In some churches, the move has worked well. Senior pastors/executive pastors have stepped in and effectively filled the need that the minister of education was addressing. But in many churches, three unintended consequences have emerged.
1) The emergence of ministry silos
The discipleship pastor/minister of education met weekly with the discipleship staff. In healthy environments, the team cared for one another, read and prayed together, and looked to work together. At a minimum, each ministry leader had visibility into the other areas of ministry. With that team no longer meeting under a strong leader’s direction and no longer seeing the bigger picture together, ministry silos developed or were solidified in many churches. Instead of the church feeling like one church moving in the same direction, it feels like several different churches sharing space and officing down the hall from one another.
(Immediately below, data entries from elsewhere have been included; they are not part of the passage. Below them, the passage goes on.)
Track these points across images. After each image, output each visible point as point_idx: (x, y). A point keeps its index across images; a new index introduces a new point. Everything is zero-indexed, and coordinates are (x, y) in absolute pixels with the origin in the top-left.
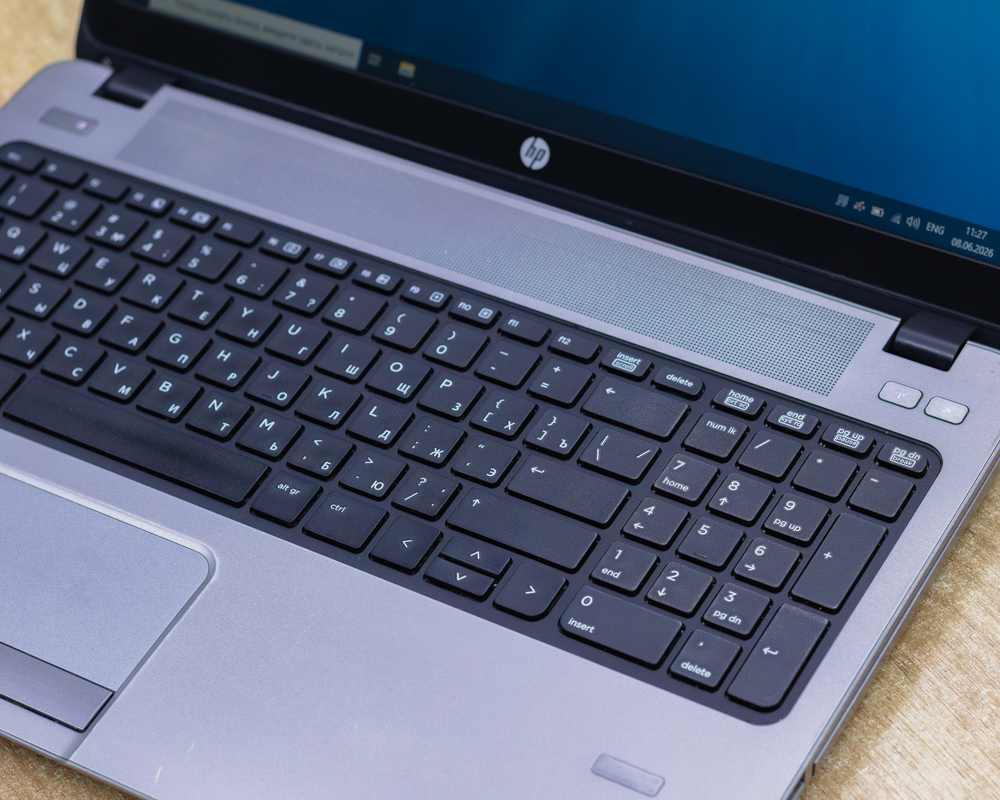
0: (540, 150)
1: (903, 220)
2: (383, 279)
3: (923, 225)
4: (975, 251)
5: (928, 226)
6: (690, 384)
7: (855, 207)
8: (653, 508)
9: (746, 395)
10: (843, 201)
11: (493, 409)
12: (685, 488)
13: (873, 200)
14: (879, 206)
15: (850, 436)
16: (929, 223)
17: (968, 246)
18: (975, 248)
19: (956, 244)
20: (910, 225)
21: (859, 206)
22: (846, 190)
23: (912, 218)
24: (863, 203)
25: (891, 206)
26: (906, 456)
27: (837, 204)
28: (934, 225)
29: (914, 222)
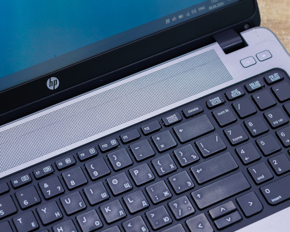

2) Loss of philosophical harmony
A strong discipleship pastor/minister of education works hard to ensure the discipleship team is on the same page in thinking about ministry (ministry philosophy). The discipleship pastor invests in the team, provides insight and encouragement, and facilitates discussions about the theology and ministry philosophy underneath all the ministry activities. With that ripped out of some staff teams, ministry activity without a coherent and consistent ministry philosophy increased. In other words, without a harmony around ministry philosophy, kids ministries may function with a completely different ministry philosophy than the student ministry or the adult ministry.
3) Loss of continuity
A strong discipleship pastor helps the team think through how people develop at different stages of life, how a child progresses from the kids ministry to the student ministry, and how the family is served along the way. Without philosophical harmony and with ministry silos, transitions from one ministry area to another are more difficult. After all, the ministries within the church are so radically different that it feels like a completely different church.
Surely we can agree that ministry silos foster disunity and that it’s wise for a church to be aligned in their ministry philosophy. Whether a church has a dedicated staff member that fully leads this endeavor or not, churches are wise to invest heavily in the discipleship ministries of the church.